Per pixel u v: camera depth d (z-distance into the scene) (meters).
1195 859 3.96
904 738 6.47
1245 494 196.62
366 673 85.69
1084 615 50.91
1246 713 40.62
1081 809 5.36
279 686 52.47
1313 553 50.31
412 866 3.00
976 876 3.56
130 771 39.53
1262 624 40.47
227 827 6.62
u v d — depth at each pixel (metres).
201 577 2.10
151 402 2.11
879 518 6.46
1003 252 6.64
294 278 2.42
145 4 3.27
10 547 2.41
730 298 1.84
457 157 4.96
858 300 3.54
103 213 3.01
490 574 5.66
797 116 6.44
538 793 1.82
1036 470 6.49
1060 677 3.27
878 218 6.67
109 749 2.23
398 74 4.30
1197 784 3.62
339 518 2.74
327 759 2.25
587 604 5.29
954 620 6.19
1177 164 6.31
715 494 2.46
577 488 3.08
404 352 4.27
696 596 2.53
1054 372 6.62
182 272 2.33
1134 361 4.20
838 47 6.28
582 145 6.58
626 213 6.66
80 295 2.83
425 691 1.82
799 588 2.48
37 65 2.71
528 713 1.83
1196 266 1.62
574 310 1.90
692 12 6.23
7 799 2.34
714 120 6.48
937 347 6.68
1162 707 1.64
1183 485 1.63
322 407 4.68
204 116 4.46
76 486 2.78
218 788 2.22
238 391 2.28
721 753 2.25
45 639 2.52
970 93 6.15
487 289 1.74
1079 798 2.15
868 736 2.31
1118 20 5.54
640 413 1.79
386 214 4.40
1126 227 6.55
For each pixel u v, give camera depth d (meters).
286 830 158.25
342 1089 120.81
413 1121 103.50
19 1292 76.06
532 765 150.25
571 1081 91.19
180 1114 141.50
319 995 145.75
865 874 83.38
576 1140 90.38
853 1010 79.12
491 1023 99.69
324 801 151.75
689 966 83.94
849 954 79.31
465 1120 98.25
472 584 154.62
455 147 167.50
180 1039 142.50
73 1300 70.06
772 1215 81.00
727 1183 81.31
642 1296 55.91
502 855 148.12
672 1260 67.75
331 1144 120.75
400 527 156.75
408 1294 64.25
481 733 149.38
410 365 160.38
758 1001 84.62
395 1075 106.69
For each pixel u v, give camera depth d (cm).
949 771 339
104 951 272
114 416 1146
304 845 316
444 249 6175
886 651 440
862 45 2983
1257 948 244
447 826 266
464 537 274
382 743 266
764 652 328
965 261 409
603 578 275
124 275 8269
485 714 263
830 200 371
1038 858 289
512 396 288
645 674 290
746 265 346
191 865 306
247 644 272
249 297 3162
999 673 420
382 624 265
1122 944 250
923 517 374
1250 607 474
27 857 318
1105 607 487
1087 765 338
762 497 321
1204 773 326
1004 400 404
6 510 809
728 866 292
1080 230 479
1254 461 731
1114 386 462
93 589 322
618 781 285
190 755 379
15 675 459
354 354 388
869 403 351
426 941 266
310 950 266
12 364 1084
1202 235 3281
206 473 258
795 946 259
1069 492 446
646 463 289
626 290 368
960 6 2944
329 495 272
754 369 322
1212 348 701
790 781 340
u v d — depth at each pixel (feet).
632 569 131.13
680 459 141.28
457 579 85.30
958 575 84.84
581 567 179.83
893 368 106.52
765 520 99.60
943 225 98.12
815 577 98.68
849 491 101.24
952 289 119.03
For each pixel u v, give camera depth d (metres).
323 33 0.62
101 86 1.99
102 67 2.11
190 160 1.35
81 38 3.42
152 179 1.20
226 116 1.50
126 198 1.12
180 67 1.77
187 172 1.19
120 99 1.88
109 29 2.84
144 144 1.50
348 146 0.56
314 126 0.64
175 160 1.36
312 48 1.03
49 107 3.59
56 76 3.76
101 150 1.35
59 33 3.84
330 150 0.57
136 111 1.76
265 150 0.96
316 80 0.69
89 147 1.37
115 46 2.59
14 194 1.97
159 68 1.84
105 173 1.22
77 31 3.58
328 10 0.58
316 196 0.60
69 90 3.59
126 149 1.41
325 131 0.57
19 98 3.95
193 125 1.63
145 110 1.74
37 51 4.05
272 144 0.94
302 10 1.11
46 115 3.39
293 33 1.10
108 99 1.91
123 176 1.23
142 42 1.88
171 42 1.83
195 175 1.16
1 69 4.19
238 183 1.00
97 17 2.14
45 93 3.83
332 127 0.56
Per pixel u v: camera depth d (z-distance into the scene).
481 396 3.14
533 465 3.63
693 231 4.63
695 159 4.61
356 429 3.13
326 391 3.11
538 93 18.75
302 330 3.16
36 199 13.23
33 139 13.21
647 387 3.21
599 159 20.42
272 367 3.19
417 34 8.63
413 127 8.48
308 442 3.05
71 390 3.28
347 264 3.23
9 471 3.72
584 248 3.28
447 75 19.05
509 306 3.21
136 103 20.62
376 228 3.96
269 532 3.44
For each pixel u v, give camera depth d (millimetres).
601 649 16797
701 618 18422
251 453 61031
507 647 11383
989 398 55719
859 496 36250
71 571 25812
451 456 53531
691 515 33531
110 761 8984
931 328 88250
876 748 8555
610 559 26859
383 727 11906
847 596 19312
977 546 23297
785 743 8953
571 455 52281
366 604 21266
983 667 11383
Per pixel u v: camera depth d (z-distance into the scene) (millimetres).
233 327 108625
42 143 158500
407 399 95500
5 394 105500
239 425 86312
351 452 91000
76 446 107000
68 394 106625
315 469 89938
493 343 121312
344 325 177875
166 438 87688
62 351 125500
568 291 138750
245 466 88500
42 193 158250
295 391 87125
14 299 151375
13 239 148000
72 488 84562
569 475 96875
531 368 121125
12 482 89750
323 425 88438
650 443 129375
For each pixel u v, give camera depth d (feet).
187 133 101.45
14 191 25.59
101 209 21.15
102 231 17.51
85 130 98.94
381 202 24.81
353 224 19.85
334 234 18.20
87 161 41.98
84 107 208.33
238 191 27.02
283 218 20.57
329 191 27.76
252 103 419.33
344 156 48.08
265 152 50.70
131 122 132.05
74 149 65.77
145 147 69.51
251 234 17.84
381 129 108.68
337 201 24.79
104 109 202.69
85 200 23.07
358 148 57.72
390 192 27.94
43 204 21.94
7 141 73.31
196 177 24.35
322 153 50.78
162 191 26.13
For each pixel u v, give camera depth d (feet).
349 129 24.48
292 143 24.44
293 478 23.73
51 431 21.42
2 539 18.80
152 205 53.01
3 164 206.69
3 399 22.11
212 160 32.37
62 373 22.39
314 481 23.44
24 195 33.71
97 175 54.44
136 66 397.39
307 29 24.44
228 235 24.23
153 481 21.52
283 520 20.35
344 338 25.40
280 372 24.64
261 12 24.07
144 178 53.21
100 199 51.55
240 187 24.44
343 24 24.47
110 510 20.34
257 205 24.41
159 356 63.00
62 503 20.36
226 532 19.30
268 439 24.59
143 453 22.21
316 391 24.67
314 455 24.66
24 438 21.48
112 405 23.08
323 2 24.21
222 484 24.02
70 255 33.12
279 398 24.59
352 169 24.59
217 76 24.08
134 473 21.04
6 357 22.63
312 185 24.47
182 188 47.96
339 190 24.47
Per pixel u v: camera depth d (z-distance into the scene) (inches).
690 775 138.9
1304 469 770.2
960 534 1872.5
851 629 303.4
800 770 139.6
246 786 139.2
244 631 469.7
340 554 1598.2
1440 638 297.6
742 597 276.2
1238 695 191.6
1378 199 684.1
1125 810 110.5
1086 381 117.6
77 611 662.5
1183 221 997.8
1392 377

+ + + +

- [Exercise brief] Copy out each line of the records character for character.

- [Written solution]
Per pixel u v: camera depth d (z-distance into the scene) (meters).
1195 859 3.96
904 738 6.47
1245 494 196.62
366 673 85.69
1084 615 50.91
1246 713 40.62
1081 809 5.36
279 686 52.47
1313 553 50.31
412 866 3.00
976 876 3.56
130 771 39.53
1262 624 40.47
227 827 6.62
u v d — depth at each pixel (metres).
201 577 2.10
151 402 2.11
879 518 6.46
1003 252 6.64
294 278 2.42
145 4 3.27
10 547 2.41
730 298 1.84
457 157 4.96
858 300 3.54
103 213 3.01
490 574 5.66
797 116 6.44
538 793 1.82
1036 470 6.49
1060 677 3.27
878 218 6.67
109 749 2.23
398 74 4.30
1197 784 3.62
339 518 2.74
327 759 2.25
587 604 5.29
954 620 6.19
1177 164 6.31
715 494 2.46
577 488 3.08
404 352 4.27
696 596 2.53
1054 372 6.62
182 272 2.33
1134 361 4.20
838 47 6.28
582 145 6.58
626 213 6.66
80 295 2.83
425 691 1.82
799 588 2.48
37 65 2.71
528 713 1.83
1196 266 1.62
574 310 1.90
692 12 6.23
7 799 2.34
714 120 6.48
937 347 6.68
1162 707 1.64
1183 485 1.63
322 407 4.68
204 116 4.46
76 486 2.78
218 788 2.22
238 391 2.28
721 753 2.25
45 639 2.52
970 93 6.15
487 289 1.74
1079 798 2.15
868 736 2.31
1118 20 5.54
640 413 1.79
386 214 4.40
1126 227 6.55
For each pixel u v, give camera depth d (meters).
286 830 158.25
342 1089 120.81
413 1121 103.50
19 1292 76.06
532 765 150.25
571 1081 91.19
180 1114 141.50
319 995 145.75
865 874 83.38
576 1140 90.38
853 1010 79.12
491 1023 99.69
324 801 151.75
689 966 83.94
849 954 79.31
465 1120 98.25
472 584 154.62
455 147 167.50
180 1039 142.50
73 1300 70.06
772 1215 81.00
727 1183 81.31
642 1296 55.91
502 855 148.12
672 1260 67.75
331 1144 120.75
400 527 156.75
408 1294 64.25
481 733 149.38
410 365 160.38
758 1001 84.62
395 1075 106.69
For each pixel u v, give camera depth d (cm).
949 771 339
104 951 272
114 416 1146
304 845 316
444 249 6175
886 651 440
862 45 2983
1257 948 244
447 826 266
464 537 274
382 743 266
764 652 328
965 261 409
603 578 275
124 275 8269
485 714 263
830 200 371
1038 858 289
512 396 288
645 674 290
746 265 346
191 865 306
247 644 272
249 297 3162
999 673 420
382 624 265
1122 944 250
923 517 374
1250 607 474
27 857 318
1105 607 487
1087 765 338
762 497 321
1204 773 326
1004 400 404
6 510 809
728 866 292
1080 230 479
1254 461 731
1114 386 462
93 589 322
618 781 285
190 755 379
15 675 459
354 354 388
869 403 351
426 941 266
310 950 266
12 364 1084
1202 235 3281
206 473 258
795 946 259
1069 492 446
646 463 289
626 290 368
960 6 2944
329 495 272
754 369 322
1212 348 701
790 781 340
u v d — depth at each pixel (feet).
632 569 131.13
680 459 141.28
457 579 85.30
958 575 84.84
581 567 179.83
893 368 106.52
765 520 99.60
943 225 98.12
815 577 98.68
849 491 101.24
952 289 119.03
For each pixel u v, give camera depth d (metres).
323 33 0.62
101 86 1.99
102 67 2.11
190 160 1.35
81 38 3.42
152 179 1.20
226 116 1.50
126 198 1.12
180 67 1.77
187 172 1.19
120 99 1.88
109 29 2.84
144 144 1.50
348 146 0.56
314 126 0.64
175 160 1.36
312 48 1.03
49 107 3.59
56 76 3.76
101 150 1.35
59 33 3.84
330 150 0.57
136 111 1.76
265 150 0.96
316 80 0.69
89 147 1.37
115 46 2.59
14 194 1.97
159 68 1.84
105 173 1.22
77 31 3.58
328 10 0.58
316 196 0.60
69 90 3.59
126 149 1.41
325 131 0.57
19 98 3.95
193 125 1.63
145 110 1.74
37 51 4.05
272 144 0.94
302 10 1.11
46 115 3.39
293 33 1.10
108 99 1.91
123 176 1.23
142 42 1.88
171 42 1.83
195 175 1.16
1 69 4.19
238 183 1.00
97 17 2.14
45 93 3.83
332 127 0.56
Per pixel u v: camera depth d (z-distance into the scene).
481 396 3.14
533 465 3.63
693 231 4.63
695 159 4.61
356 429 3.13
326 391 3.11
538 93 18.75
302 330 3.16
36 199 13.23
33 139 13.21
647 387 3.21
599 159 20.42
272 367 3.19
417 34 8.63
413 127 8.48
308 442 3.05
71 390 3.28
347 264 3.23
9 471 3.72
584 248 3.28
447 75 19.05
509 306 3.21
136 103 20.62
376 228 3.96
269 532 3.44
For each pixel u v, give camera depth d (millimetres).
601 649 16797
701 618 18422
251 453 61031
507 647 11383
989 398 55719
859 496 36250
71 571 25812
451 456 53531
691 515 33531
110 761 8984
931 328 88250
876 748 8555
610 559 26859
383 727 11906
847 596 19312
977 546 23297
785 743 8953
571 455 52281
366 604 21266
983 667 11383
Per pixel u v: camera depth d (z-distance into the scene) (millimetres).
233 327 108625
42 143 158500
407 399 95500
5 394 105500
239 425 86312
351 452 91000
76 446 107000
68 394 106625
315 469 89938
493 343 121312
344 325 177875
166 438 87688
62 351 125500
568 291 138750
245 466 88500
42 193 158250
295 391 87125
14 299 151375
13 239 148000
72 488 84562
569 475 96875
531 368 121125
12 482 89750
323 425 88438
650 443 129375
For each pixel u v, give camera depth d (feet).
187 133 101.45
14 191 25.59
101 209 21.15
102 231 17.51
85 130 98.94
381 202 24.81
353 224 19.85
334 234 18.20
87 161 41.98
84 107 208.33
238 191 27.02
283 218 20.57
329 191 27.76
252 103 419.33
344 156 48.08
265 152 50.70
131 122 132.05
74 149 65.77
145 147 69.51
251 234 17.84
381 129 108.68
337 201 24.79
104 109 202.69
85 200 23.07
358 148 57.72
390 192 27.94
43 204 21.94
7 141 73.31
196 177 24.35
322 153 50.78
162 191 26.13
For each pixel u v, give camera depth d (feet).
349 129 24.48
292 143 24.44
293 478 23.73
51 431 21.42
2 539 18.80
152 205 53.01
3 164 206.69
3 399 22.11
212 160 32.37
62 373 22.39
314 481 23.44
24 195 33.71
97 175 54.44
136 66 397.39
307 29 24.44
228 235 24.23
153 481 21.52
283 520 20.35
344 338 25.40
280 372 24.64
261 12 24.07
144 178 53.21
100 199 51.55
240 187 24.44
343 24 24.47
110 510 20.34
257 205 24.41
159 356 63.00
62 503 20.36
226 532 19.30
268 439 24.59
143 453 22.21
316 391 24.67
314 455 24.66
24 438 21.48
112 405 23.08
323 2 24.21
222 484 24.02
70 255 33.12
279 398 24.59
352 169 24.59
217 76 24.08
134 473 21.04
6 357 22.63
312 185 24.47
182 188 47.96
339 190 24.47
Per pixel u v: camera depth d (z-distance into the scene) (inches).
690 775 138.9
1304 469 770.2
960 534 1872.5
851 629 303.4
800 770 139.6
246 786 139.2
244 631 469.7
340 554 1598.2
1440 638 297.6
742 597 276.2
1238 695 191.6
1378 199 684.1
1125 810 110.5
1086 381 117.6
77 611 662.5
1183 221 997.8
1392 377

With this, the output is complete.